### Exercise prompt
All lines of the entries with "name" in them must be listed.

### Source data
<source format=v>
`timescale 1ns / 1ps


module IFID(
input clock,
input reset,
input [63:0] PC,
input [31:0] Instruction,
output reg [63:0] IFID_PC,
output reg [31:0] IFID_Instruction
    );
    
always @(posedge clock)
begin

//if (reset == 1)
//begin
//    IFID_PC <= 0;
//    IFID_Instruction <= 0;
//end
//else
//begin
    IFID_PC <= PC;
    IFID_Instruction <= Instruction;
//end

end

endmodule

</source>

* * *

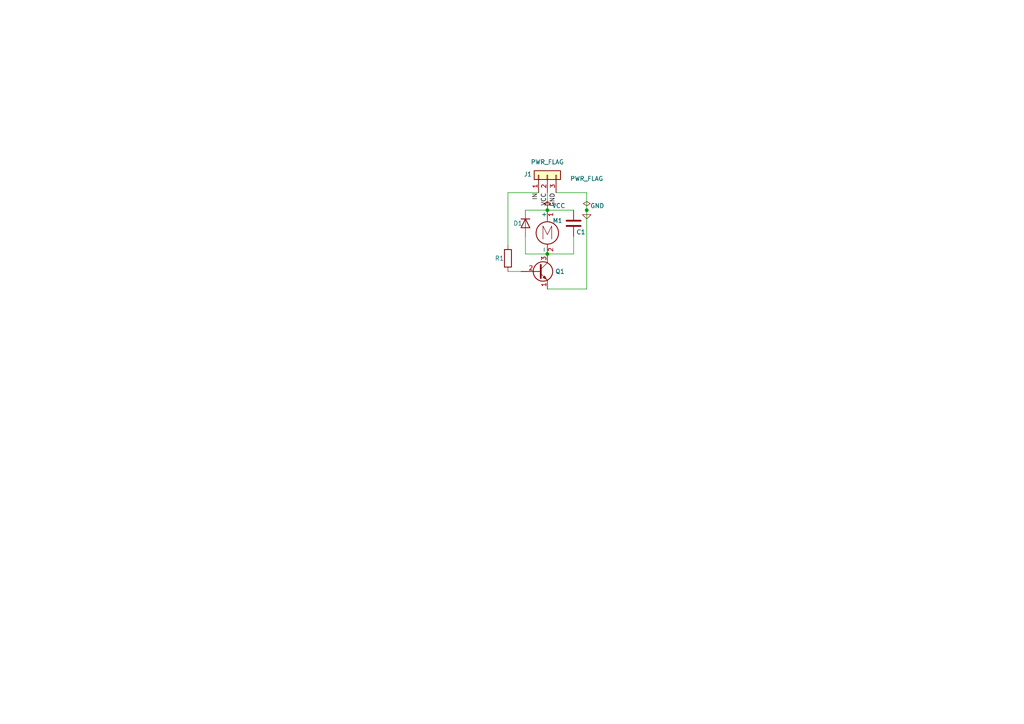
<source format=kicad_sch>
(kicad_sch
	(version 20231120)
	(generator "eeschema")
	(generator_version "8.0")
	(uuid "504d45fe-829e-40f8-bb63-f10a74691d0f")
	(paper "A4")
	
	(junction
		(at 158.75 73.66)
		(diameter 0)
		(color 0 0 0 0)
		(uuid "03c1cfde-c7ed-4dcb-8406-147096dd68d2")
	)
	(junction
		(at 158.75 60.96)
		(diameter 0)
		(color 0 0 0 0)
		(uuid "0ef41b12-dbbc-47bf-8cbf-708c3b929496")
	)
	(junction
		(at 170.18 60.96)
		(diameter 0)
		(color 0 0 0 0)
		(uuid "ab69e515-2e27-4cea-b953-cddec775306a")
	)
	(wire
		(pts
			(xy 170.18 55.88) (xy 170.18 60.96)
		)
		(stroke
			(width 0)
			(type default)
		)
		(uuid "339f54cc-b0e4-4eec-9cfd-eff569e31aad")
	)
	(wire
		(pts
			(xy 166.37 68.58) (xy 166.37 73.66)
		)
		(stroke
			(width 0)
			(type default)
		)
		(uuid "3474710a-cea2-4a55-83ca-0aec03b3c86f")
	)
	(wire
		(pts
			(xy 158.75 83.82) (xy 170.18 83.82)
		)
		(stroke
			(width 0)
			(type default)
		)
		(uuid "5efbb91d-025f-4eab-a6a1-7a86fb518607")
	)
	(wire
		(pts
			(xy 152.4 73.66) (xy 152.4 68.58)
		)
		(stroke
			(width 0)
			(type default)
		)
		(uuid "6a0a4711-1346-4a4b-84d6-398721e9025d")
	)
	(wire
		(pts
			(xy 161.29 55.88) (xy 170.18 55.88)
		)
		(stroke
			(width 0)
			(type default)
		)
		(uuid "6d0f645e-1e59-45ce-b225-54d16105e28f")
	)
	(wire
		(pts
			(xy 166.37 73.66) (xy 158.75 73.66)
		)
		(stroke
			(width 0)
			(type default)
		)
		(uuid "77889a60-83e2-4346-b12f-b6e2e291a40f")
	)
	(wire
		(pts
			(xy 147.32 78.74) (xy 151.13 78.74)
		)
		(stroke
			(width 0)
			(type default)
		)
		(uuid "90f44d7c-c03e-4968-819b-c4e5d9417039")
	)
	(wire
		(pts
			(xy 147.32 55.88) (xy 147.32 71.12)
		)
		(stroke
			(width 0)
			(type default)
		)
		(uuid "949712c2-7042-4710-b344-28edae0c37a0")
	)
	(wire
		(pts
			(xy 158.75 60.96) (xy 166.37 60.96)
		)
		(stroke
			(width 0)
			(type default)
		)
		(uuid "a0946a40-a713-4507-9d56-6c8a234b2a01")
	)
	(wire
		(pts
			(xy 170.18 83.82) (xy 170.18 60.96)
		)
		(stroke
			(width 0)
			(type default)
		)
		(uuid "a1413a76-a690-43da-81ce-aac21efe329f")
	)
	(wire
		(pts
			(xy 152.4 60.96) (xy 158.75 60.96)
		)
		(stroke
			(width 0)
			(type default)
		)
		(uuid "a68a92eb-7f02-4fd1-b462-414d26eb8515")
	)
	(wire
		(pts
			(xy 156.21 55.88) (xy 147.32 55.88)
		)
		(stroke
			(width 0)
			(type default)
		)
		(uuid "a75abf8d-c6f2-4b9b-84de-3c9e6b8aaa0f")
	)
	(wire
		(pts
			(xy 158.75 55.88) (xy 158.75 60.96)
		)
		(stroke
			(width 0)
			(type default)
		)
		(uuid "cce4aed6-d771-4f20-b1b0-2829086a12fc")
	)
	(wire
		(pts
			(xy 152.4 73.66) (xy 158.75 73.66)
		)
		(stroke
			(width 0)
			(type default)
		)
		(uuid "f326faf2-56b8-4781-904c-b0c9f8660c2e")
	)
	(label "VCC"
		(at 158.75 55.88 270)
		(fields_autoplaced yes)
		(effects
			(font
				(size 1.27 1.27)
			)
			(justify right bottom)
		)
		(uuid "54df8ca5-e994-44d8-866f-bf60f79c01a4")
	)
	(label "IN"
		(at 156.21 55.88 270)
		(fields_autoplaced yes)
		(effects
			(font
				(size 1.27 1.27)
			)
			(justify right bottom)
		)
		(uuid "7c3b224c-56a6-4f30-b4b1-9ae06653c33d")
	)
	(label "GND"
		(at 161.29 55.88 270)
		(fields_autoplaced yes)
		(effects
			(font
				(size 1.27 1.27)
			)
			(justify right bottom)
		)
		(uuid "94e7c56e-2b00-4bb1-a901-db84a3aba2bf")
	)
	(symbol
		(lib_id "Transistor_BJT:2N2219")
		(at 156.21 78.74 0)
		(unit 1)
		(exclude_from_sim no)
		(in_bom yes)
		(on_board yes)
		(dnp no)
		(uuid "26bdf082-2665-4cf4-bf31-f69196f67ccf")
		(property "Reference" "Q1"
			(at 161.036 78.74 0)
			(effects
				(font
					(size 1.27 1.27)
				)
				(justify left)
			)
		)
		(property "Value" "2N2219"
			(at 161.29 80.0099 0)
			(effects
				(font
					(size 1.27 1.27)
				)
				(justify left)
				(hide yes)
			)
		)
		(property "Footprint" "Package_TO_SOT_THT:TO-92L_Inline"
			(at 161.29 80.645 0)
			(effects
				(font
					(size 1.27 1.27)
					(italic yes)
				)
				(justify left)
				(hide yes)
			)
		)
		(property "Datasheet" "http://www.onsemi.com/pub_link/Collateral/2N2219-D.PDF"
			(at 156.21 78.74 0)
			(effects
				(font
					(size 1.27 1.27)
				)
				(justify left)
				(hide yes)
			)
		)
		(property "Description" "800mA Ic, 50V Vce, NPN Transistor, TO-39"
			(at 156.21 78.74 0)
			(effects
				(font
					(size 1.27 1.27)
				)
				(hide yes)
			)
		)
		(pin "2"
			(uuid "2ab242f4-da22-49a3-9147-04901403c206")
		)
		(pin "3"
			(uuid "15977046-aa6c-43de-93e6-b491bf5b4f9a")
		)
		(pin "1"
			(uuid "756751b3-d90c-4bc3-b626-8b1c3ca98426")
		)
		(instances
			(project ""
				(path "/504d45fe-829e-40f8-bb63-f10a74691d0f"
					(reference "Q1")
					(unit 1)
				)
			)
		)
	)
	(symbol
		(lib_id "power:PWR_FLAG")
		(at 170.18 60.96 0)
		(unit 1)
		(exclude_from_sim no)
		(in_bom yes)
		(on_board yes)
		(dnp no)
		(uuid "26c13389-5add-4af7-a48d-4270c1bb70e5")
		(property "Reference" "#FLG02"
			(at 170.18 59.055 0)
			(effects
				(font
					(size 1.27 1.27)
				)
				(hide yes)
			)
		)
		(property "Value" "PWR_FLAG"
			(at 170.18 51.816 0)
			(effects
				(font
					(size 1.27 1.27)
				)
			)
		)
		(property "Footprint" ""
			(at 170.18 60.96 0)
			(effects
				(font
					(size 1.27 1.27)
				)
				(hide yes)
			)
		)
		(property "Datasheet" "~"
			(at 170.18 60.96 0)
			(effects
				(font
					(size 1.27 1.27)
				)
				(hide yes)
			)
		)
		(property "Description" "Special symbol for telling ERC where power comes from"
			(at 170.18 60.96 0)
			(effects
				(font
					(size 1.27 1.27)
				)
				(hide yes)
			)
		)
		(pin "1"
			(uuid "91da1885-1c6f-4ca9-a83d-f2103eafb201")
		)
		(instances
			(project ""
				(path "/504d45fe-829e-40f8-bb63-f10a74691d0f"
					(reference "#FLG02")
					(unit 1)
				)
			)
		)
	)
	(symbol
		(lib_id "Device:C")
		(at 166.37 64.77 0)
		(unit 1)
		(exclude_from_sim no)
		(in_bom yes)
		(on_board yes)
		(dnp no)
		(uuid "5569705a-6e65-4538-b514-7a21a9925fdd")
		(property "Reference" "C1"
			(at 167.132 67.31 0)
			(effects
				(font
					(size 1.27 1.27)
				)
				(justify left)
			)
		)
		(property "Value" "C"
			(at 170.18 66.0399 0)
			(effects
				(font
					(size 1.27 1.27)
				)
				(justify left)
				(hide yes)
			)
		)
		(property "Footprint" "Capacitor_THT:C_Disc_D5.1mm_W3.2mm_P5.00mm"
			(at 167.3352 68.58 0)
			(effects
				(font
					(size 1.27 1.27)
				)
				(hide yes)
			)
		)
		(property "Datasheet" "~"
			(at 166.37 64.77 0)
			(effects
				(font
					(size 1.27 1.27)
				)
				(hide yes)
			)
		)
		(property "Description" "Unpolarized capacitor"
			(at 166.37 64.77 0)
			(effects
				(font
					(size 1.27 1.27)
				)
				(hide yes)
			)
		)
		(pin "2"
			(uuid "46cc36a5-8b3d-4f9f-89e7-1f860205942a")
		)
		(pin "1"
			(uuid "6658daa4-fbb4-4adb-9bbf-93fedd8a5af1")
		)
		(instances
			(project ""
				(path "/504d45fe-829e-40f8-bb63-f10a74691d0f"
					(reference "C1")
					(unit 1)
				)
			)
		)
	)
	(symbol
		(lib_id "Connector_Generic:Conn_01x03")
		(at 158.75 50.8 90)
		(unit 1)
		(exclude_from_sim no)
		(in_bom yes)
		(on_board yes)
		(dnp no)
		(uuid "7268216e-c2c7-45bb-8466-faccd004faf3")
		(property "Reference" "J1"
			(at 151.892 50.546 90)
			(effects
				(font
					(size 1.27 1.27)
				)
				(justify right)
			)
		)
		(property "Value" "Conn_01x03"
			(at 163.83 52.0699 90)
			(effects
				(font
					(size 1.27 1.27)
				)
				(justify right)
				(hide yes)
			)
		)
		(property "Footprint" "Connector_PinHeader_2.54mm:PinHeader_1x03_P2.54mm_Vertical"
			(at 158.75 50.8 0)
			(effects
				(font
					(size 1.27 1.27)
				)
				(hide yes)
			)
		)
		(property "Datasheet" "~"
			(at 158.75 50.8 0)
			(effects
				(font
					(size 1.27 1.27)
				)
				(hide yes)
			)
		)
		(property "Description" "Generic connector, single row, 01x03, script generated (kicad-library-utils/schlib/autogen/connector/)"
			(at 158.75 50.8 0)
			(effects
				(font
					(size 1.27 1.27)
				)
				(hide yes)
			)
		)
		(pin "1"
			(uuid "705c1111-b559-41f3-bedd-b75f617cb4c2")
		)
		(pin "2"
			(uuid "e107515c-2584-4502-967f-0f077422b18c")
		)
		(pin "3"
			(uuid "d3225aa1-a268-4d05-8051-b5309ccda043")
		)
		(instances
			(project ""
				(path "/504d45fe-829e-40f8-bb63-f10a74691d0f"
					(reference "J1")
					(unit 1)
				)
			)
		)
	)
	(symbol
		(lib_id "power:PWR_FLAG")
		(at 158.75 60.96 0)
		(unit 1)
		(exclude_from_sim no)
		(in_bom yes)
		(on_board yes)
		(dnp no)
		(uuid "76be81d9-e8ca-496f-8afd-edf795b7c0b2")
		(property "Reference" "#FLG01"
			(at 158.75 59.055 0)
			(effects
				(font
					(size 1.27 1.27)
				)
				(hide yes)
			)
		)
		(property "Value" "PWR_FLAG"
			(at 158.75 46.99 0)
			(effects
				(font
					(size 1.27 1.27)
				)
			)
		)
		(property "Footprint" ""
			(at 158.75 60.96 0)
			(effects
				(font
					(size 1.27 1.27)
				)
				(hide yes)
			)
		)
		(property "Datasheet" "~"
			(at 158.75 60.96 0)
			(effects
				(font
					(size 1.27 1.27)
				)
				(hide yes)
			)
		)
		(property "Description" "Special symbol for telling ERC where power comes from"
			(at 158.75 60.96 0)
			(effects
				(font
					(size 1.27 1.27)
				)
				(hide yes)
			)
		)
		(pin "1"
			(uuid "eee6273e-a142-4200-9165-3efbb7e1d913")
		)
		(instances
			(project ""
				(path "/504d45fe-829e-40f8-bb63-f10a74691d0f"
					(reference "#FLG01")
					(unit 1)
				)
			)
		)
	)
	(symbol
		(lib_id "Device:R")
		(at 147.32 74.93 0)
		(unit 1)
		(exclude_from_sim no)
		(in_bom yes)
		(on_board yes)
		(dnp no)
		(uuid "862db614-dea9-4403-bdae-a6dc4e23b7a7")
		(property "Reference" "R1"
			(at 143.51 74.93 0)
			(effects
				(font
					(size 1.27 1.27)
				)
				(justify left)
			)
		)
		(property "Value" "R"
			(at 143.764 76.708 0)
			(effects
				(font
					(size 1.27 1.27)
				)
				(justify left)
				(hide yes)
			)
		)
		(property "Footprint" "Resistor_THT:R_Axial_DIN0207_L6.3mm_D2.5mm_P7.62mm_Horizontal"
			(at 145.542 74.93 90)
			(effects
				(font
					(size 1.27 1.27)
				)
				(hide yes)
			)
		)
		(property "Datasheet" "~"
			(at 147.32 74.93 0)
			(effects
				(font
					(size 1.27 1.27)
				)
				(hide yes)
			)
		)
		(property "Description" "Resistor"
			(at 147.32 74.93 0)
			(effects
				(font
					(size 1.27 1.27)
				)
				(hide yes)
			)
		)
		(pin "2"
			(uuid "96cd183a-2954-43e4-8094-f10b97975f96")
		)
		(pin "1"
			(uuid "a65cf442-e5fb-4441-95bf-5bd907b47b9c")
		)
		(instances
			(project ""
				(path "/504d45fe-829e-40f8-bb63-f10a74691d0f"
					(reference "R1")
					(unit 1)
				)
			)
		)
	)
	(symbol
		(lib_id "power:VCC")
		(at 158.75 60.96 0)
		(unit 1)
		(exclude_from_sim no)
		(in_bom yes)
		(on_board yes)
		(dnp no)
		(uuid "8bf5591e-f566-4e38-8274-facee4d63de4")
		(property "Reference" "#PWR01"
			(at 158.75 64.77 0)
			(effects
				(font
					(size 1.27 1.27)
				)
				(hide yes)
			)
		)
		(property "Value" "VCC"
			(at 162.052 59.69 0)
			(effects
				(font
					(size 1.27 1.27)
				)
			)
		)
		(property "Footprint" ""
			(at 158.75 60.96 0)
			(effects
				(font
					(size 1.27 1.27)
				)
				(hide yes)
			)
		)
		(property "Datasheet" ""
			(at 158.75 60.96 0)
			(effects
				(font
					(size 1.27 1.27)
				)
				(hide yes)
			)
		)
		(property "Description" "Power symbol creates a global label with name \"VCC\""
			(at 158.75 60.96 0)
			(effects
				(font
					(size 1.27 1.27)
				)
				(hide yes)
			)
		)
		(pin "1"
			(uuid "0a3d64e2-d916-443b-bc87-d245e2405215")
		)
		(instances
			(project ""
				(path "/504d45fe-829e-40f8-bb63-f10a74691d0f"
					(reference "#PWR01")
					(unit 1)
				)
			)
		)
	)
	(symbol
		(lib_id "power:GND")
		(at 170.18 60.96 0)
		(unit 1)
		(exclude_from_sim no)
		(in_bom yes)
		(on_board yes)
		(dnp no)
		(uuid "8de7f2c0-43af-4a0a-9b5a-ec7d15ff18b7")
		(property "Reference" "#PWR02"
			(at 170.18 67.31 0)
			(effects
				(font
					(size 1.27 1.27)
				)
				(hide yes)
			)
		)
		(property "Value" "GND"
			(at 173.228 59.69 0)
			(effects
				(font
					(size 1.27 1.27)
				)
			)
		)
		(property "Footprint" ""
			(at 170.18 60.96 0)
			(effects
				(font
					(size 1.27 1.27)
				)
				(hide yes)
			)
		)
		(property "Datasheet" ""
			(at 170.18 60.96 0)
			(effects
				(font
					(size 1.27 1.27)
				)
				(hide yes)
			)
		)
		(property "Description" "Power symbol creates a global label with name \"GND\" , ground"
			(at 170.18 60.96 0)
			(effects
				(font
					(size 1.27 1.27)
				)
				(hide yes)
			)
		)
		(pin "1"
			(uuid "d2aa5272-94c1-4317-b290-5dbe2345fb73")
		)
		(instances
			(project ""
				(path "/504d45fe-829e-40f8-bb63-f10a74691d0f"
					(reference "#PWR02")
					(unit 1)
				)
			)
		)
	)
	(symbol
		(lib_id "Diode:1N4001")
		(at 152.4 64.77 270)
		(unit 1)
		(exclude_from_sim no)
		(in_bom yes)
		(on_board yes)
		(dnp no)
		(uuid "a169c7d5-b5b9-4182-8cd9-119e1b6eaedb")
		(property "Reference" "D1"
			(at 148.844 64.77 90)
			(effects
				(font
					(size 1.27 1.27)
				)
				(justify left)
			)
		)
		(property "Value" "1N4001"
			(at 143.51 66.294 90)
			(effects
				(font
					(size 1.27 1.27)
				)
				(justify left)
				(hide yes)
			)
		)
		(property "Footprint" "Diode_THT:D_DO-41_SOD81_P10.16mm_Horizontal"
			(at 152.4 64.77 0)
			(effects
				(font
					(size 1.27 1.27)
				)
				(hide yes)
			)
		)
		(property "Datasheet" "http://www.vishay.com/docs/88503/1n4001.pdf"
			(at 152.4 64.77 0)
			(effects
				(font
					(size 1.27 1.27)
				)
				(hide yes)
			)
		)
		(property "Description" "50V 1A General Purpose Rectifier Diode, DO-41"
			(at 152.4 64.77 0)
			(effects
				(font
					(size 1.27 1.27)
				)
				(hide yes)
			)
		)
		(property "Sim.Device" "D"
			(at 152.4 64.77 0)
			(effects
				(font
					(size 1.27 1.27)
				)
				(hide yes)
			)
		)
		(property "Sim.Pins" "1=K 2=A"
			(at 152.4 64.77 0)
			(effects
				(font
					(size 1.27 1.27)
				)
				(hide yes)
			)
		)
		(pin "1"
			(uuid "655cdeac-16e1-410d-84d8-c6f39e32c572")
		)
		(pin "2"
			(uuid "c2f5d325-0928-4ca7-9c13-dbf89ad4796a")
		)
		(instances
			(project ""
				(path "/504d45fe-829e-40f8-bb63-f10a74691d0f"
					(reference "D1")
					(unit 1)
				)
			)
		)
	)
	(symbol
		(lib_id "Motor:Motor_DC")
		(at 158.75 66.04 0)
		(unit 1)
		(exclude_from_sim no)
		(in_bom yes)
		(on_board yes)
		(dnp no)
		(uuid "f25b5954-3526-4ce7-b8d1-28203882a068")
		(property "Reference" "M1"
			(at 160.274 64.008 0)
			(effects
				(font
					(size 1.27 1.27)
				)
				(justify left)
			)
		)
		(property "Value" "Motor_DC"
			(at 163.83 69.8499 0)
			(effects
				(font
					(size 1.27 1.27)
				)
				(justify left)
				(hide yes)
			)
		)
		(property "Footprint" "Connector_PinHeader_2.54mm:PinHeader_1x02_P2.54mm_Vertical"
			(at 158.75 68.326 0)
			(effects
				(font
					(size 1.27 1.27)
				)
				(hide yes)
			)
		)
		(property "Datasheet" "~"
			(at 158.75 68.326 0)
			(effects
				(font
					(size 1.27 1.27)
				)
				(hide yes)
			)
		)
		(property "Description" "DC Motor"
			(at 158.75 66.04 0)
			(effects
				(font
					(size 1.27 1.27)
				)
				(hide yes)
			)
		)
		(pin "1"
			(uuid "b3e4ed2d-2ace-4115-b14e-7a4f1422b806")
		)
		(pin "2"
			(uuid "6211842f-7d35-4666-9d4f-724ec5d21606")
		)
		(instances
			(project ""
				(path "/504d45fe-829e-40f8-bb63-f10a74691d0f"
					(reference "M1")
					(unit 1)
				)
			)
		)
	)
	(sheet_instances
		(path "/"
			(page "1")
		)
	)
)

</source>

### The answer
		(property "Description" "Power symbol creates a global label with name \"VCC\""
		(property "Description" "Power symbol creates a global label with name \"GND\" , ground"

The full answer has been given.